Please copy all of the material below line for line, leaving out the pictures.

==*==

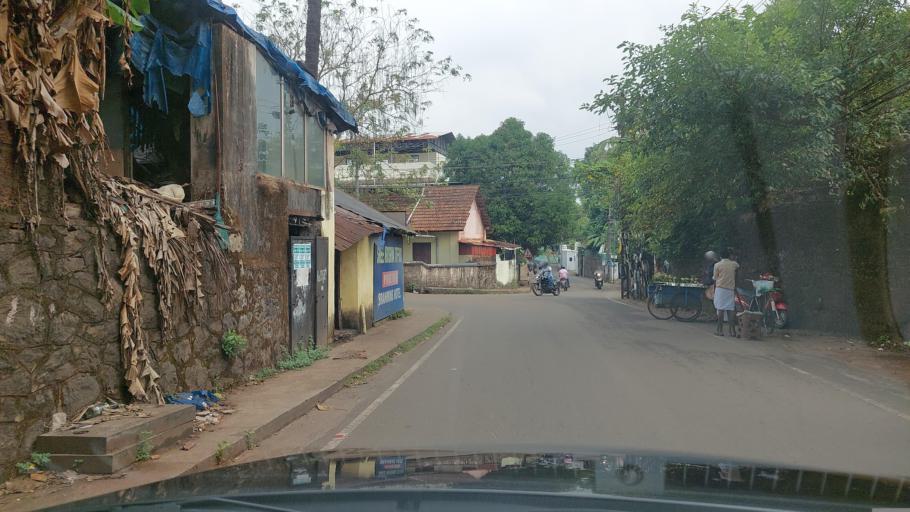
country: IN
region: Kerala
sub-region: Kozhikode
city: Kozhikode
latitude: 11.2455
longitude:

==*==

## OUTPUT
country: IN
region: Kerala
sub-region: Kozhikode
city: Kozhikode
latitude: 11.2455
longitude:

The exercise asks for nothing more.